Sie drehte sich um. Zwang sich, ihn anzusehen, seine struppige Gestalt und die abgetragenen Jeans und das zerzauste Haar, während sie seinem Blick auswich. Herrgott noch mal. Er war doch nur ein Junge. Niemand, den man wirklich ernst nehmen musste.

»Welche Handtücher?«

»Die bei dem Kind. In der Wanne. In die die Koranseite genäht war.«

»Ja?«

»Wir haben doch die Fotos«, fuhr er fort. »Vielleicht findet sich da eine Spur. Zu der Mutter, meine ich.«

Sie lehnte sich an den Küchentisch und fühlte sich in die Enge getrieben. Dachte, dass er es merken musste. Dass er ihren Schweiß riechen musste. Die Nervenspitzen spüren, die bei dem Gedanken an Nähe zitterten.

»Wo sind sie?«

»Ich habe Abzüge im Auto«, sagte er und sah sie arglos an. Und sie wusste genau, warum. Da war wieder der Dildo. Offenbar sollte er sie für den Rest ihres Lebens verfolgen.

»Wir können sie uns ja mal ansehen«, sagte sie.

Er holte den Stapel herein, und nach längerem Suchen fand sie auch eine Lupe. Versuchte, sich in Erinnerung zu rufen, wie die Handtücher sich angefühlt hatten. Ihre Dicke, ihre Qualität. Konnte sich aber nicht erinnern.

»Hier. Hier ist etwas. Irgendein Label«, sagte Bo.

Aber sie konnten es nicht erkennen. Nicht einmal mit der Lupe.
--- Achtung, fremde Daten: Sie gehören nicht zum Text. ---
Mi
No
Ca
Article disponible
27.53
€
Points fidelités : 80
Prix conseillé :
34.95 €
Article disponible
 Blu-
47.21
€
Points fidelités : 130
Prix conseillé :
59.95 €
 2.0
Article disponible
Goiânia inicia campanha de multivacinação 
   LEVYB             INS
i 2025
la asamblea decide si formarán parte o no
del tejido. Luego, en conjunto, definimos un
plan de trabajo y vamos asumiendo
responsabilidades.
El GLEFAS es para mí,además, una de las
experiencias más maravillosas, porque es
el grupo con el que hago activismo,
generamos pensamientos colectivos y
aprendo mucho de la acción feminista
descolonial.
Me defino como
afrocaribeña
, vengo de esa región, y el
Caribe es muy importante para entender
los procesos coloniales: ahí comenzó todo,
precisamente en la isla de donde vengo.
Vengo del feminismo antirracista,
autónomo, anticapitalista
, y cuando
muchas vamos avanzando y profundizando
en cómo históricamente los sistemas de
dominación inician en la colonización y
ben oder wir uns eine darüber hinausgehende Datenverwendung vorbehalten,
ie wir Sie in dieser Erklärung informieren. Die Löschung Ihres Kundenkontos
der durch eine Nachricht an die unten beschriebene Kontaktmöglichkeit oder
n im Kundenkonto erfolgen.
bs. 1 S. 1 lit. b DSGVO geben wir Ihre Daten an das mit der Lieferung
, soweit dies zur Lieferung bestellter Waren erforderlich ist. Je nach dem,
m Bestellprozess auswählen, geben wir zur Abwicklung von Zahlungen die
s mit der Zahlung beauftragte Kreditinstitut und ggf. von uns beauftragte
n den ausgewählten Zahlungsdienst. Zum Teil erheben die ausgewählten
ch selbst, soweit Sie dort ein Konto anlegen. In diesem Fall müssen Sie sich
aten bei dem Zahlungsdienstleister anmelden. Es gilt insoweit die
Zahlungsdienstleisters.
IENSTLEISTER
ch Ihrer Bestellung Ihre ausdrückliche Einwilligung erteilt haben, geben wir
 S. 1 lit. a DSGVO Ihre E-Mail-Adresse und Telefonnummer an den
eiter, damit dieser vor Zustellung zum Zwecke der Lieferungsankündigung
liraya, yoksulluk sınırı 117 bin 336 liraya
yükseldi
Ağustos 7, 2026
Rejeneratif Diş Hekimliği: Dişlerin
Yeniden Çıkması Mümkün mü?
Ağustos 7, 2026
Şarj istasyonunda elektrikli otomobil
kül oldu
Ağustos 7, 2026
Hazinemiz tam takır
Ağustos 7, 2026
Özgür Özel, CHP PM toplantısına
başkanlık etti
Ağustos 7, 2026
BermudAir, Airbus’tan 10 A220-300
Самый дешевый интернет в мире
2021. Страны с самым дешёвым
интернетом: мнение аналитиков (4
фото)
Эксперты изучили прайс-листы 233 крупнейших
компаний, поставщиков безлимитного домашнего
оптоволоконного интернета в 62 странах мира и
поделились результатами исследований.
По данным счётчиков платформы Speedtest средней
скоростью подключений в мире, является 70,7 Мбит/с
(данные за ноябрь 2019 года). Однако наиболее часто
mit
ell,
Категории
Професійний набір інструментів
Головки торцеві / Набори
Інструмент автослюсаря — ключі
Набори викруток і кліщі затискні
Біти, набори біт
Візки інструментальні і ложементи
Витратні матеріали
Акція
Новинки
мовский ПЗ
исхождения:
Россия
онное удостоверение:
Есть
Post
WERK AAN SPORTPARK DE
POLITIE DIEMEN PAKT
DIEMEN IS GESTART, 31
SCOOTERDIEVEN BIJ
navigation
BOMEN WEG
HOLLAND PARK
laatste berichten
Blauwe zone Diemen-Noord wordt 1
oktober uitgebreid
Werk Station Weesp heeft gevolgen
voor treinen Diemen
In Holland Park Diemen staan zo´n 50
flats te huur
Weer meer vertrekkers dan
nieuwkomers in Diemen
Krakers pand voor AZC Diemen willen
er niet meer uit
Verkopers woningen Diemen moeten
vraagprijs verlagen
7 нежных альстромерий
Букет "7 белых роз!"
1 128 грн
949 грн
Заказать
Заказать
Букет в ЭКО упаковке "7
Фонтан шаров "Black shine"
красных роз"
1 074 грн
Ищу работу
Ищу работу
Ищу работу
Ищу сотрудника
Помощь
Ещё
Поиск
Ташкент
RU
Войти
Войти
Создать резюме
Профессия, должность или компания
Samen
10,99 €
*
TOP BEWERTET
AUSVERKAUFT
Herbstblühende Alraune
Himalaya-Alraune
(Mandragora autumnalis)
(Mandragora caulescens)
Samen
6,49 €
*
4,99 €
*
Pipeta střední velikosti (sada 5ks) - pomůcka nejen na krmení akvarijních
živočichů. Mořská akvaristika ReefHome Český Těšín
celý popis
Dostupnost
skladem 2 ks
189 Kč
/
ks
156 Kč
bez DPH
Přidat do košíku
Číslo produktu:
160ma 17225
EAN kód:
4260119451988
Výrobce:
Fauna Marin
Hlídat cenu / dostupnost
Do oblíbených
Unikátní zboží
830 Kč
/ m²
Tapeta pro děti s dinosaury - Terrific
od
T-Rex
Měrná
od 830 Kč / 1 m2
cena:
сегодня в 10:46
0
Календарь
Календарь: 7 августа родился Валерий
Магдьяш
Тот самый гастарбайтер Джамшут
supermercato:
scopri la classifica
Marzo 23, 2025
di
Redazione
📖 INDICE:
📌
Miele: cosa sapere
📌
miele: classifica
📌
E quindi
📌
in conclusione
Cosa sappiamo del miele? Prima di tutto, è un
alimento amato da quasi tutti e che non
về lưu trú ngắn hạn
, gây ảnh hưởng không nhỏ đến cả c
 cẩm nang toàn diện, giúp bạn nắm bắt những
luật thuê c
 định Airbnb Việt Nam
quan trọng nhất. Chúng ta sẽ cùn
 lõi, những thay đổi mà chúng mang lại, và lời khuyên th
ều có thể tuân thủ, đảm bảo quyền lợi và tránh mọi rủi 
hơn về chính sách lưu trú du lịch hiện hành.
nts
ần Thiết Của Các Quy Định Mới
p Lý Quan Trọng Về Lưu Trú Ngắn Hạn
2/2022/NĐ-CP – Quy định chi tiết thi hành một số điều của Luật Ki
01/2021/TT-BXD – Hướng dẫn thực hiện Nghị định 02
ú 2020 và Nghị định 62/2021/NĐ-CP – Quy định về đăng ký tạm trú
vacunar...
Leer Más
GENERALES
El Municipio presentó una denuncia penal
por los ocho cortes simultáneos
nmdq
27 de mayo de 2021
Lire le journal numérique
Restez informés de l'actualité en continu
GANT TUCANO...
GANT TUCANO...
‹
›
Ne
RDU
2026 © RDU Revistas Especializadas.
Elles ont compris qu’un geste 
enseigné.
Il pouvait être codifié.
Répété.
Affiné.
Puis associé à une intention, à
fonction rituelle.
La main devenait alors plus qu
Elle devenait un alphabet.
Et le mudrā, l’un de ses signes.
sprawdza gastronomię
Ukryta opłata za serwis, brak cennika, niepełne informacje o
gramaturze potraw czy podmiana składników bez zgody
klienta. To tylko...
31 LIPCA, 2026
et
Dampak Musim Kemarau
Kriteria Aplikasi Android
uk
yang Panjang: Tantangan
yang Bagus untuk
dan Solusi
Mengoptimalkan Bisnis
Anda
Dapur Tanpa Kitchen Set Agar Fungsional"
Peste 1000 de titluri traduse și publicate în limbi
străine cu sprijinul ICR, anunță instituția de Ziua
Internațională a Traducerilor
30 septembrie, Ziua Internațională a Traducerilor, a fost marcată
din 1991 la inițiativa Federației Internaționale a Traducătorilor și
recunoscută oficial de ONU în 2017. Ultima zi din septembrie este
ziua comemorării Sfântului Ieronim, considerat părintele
»Ich kann es auf einem neuen Abzug vergrößern«, bot er an. »Vielleicht ist es einen Versuch wert.«

Sie nickte. Sah ihn an und fragte sich, warum gerade dieser vernachlässigt aussehende Mann in ihrem Leben aufgetaucht war. Ob ein Sinn dahinter steckte. Ob sich jetzt herausstellen sollte, dass sie in Wirklichkeit genauso schwach war wie Torsten. Genauso in Panik geriet angesichts ihres Alters und ihres Lebens mit all seinen losen Enden.

Dann schob sie den Gedanken weg.

»Es ist immer einen Versuch wert«, sagte sie.